[begin Data lines]
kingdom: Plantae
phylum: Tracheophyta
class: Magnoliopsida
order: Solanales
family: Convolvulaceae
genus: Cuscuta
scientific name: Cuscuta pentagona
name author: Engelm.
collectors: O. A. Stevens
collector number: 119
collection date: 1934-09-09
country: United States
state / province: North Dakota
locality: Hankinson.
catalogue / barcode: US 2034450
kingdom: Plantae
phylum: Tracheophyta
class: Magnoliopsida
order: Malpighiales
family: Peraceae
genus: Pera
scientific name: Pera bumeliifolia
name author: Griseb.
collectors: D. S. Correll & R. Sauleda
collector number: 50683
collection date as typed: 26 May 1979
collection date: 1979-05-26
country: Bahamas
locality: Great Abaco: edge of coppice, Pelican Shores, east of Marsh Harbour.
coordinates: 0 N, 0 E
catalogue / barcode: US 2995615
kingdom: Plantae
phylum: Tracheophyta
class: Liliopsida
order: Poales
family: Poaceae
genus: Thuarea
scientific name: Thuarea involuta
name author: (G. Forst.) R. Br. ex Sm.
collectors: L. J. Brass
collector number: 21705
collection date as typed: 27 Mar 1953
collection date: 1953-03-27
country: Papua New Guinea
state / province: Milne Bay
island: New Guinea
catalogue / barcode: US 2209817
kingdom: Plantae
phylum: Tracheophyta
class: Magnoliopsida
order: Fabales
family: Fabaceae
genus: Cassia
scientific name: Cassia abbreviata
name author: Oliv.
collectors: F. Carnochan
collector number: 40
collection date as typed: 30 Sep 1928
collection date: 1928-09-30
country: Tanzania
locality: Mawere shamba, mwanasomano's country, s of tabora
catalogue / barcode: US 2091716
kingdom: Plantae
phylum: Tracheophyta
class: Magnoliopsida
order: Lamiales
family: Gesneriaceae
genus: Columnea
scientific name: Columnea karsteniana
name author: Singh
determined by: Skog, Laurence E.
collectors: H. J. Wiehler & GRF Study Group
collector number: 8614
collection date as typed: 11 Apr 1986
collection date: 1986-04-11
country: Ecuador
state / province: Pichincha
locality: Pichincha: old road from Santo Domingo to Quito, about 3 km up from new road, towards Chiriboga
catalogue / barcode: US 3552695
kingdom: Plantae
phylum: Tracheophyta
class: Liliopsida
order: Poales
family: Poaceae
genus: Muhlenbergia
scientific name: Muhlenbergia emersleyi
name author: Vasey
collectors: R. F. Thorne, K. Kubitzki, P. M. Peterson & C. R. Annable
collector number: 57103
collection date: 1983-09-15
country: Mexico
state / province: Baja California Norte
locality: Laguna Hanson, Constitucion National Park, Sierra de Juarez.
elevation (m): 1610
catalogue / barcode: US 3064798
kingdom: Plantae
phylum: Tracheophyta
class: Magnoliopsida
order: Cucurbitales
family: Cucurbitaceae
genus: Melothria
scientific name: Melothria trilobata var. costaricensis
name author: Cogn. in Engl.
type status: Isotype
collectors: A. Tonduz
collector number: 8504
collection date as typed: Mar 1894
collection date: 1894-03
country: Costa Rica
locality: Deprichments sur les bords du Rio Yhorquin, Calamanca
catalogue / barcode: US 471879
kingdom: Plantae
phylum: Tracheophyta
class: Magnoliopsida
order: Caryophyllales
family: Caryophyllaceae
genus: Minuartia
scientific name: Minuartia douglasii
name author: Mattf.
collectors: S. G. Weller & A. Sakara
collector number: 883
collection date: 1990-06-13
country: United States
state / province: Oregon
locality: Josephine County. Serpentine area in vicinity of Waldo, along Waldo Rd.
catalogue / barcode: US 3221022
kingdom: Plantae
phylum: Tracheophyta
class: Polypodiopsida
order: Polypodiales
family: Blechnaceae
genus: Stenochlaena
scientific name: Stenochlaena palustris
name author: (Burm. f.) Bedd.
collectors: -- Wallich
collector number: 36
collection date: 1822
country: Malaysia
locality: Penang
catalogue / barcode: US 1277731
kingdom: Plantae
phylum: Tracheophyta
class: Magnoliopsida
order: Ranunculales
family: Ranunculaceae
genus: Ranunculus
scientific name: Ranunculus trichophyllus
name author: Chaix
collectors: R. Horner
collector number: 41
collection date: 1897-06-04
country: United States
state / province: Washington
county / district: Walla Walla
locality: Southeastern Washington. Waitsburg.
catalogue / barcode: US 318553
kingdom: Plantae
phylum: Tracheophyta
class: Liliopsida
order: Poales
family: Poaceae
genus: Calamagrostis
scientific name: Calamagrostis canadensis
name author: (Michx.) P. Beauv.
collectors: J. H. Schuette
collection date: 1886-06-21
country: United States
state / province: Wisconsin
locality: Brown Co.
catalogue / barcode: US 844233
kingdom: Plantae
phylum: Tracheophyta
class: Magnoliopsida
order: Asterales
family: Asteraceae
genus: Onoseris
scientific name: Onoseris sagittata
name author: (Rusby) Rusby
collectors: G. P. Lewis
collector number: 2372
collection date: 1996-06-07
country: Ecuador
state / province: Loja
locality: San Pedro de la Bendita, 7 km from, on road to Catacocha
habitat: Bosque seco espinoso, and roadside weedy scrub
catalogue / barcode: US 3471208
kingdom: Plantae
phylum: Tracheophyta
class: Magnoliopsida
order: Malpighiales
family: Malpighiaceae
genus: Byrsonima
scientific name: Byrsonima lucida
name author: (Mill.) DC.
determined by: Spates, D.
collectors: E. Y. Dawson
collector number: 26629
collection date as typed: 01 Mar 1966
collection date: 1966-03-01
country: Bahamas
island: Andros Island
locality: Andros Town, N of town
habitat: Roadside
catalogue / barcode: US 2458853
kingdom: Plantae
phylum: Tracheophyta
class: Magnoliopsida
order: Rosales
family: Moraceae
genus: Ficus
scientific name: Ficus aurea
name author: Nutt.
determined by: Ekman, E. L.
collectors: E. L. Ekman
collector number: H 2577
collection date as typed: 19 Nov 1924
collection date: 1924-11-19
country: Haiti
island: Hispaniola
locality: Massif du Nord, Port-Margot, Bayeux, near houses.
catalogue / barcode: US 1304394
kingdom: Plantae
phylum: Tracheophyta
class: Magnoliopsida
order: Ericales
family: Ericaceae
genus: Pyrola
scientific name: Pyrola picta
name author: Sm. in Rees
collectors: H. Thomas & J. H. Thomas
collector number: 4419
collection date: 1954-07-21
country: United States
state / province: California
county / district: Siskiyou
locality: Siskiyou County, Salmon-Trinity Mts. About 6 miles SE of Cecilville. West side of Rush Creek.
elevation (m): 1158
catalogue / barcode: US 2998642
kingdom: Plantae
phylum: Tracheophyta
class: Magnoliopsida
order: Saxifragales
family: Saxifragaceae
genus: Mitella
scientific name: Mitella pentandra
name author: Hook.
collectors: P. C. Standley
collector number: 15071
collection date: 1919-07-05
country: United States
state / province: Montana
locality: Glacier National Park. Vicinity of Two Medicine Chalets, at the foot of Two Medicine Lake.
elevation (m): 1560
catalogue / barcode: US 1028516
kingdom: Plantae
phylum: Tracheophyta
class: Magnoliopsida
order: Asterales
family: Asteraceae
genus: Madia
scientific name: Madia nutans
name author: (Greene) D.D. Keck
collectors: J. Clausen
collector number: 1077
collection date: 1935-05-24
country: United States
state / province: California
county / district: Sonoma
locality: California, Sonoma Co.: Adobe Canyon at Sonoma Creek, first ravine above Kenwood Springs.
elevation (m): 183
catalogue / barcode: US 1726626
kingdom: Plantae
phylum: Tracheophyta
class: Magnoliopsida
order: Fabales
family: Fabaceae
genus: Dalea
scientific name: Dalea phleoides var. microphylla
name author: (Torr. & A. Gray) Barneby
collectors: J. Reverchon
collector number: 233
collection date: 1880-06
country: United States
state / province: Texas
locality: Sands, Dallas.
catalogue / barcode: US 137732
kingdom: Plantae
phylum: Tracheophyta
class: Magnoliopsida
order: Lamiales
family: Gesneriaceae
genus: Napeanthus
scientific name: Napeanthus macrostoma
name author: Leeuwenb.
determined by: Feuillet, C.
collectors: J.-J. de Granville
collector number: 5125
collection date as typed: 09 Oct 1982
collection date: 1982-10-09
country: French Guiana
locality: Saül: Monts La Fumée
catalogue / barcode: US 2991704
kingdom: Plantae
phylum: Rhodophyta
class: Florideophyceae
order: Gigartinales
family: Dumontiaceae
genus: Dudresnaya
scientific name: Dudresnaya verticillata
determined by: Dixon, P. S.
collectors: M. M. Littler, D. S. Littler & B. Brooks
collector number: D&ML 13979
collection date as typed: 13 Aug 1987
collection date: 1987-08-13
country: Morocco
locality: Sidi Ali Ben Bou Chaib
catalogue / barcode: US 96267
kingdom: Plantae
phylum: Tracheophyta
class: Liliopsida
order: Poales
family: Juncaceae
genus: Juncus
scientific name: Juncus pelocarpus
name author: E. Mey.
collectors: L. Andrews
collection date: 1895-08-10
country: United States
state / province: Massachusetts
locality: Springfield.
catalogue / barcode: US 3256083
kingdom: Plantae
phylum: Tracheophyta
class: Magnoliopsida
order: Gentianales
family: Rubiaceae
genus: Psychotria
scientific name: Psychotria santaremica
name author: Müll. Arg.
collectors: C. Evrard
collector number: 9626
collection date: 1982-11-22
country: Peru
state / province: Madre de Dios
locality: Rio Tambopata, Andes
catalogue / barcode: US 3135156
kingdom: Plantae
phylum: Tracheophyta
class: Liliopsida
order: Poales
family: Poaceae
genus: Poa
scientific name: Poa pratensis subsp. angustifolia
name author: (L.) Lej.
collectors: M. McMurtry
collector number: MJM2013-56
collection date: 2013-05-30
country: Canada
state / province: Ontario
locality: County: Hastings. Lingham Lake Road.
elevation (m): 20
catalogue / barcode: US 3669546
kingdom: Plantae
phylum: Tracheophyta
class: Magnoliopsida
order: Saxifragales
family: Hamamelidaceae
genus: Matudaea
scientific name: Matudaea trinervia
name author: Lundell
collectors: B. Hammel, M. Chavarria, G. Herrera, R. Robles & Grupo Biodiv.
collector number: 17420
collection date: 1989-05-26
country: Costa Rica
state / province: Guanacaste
[end Data lines]
How many of the lines above contain the string "determined"? Case counts. Give only the number.

Worked answer »
5